There’s certainly enough bad news to go round. Energy bigwigs at a conference this week identified the rock-bottom gas price as the biggest short-term obstacle to developing greener fuel sources. As if to underline the point, the benchmark gas price dipped to its lowest level since January 2002 as they were talking. Meanwhile, solar plant developer BrightSource Energy pulled its initial public offering on Wednesday, citing poor market conditions. On top of last year’s controversial bankruptcy of Solyndra and the 85 percent drop in industry leader First Solar’s share price over the past 12 months, the sector looks far from healthy.
Still, greens shouldn’t lose heart. The price of generating electricity from the sun’s rays has been falling almost in tandem with gas prices. The wholesale price of panels halved last year, as have solar generation prices: a typical long-term contract in California, a sweet spot for the industry, has plummeted from about 17 cents per kilowatt hour in 2010 to as low as 8 cents, according to Green Tech Media.
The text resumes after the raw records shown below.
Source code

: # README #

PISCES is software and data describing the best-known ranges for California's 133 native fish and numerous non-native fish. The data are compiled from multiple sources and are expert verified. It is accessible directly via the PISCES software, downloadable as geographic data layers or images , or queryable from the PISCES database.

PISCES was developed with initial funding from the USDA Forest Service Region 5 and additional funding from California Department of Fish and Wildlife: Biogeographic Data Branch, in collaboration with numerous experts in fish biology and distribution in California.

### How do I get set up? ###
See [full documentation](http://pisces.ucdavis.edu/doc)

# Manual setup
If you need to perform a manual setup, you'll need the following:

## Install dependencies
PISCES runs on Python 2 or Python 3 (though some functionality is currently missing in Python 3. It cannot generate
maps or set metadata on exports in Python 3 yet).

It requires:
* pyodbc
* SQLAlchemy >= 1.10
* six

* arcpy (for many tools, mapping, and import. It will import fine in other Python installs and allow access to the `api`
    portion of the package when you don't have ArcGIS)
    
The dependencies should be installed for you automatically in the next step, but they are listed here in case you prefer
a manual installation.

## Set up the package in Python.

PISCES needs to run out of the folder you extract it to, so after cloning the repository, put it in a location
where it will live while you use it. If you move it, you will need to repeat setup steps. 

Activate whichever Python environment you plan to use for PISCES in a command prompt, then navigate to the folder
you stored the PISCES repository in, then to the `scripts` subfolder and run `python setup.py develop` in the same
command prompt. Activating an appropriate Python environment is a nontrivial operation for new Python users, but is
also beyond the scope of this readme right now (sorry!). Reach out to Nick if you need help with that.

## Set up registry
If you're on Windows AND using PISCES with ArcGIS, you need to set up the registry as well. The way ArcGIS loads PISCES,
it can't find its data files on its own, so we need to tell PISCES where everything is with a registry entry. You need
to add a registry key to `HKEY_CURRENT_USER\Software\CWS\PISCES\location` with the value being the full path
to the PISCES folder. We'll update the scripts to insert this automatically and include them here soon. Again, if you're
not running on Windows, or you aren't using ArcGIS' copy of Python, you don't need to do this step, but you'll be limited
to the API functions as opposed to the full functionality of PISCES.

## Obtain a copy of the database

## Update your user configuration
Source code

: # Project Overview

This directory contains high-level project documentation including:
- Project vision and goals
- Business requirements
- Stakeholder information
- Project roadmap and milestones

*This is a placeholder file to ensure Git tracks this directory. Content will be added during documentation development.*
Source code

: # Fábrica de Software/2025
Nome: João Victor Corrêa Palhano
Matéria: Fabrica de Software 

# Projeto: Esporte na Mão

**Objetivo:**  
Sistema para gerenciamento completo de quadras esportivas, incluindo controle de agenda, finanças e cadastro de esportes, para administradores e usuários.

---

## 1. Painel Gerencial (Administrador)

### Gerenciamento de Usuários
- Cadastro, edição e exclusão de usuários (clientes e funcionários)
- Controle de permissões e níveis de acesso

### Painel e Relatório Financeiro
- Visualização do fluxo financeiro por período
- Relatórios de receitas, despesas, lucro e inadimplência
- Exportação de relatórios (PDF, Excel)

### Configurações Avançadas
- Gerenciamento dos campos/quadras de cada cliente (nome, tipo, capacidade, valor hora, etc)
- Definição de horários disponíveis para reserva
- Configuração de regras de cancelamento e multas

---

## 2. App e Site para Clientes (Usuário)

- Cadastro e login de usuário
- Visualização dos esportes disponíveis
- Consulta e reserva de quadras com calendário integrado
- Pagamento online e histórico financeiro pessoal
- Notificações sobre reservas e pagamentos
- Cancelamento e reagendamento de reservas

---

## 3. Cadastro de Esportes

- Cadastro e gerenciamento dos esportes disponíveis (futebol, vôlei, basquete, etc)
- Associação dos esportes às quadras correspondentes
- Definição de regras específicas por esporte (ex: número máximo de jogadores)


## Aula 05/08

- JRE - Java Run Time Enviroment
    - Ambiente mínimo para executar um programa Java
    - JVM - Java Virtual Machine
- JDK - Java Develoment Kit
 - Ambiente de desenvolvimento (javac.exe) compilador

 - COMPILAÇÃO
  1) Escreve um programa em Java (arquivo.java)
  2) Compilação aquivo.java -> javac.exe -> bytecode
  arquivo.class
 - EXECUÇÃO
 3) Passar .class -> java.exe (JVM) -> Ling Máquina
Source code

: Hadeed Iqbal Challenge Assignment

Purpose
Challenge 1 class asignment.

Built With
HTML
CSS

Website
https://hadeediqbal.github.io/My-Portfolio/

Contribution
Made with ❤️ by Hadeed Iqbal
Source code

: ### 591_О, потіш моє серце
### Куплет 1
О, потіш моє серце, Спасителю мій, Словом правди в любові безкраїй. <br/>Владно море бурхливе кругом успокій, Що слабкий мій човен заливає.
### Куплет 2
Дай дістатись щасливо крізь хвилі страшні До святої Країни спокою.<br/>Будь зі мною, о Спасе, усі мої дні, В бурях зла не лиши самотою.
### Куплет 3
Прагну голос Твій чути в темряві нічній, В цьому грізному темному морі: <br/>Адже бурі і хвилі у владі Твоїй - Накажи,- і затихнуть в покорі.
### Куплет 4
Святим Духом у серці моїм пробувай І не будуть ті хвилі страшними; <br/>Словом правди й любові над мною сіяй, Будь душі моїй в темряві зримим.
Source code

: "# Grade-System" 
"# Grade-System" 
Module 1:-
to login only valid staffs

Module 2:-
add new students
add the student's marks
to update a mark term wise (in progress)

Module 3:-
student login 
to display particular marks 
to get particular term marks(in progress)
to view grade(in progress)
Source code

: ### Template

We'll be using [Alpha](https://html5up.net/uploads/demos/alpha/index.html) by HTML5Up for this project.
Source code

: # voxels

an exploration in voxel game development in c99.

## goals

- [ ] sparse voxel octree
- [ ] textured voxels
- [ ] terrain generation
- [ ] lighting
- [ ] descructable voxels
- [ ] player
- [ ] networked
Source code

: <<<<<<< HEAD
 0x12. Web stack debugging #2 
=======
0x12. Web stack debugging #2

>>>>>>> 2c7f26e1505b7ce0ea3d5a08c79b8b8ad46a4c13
That brings some solar capacity within striking distance of natural gas at around 6 cents.
And solar power has a distinct advantage: its costs can be locked in 25 years in advance. Gas offers no such guarantee. For an electric utility this is equivalent to a cautious homeowner opting for a safer fixed rate mortgage over a risky floating rate loan.
Moreover, the current bargain U.S. gas price can’t be relied on to last forever, even with hydraulic fracturing uncovering vast troves of the resource. America is also likely to start exporting gas in the next few years, which could tug the nation’s gas price back toward the global average - currently roughly five times higher.
This will be cold comfort for many solar panel makers who won’t survive the industry shakeout that slumping prices are causing. But the rationalized sector that emerges should be well placed to take on all comers.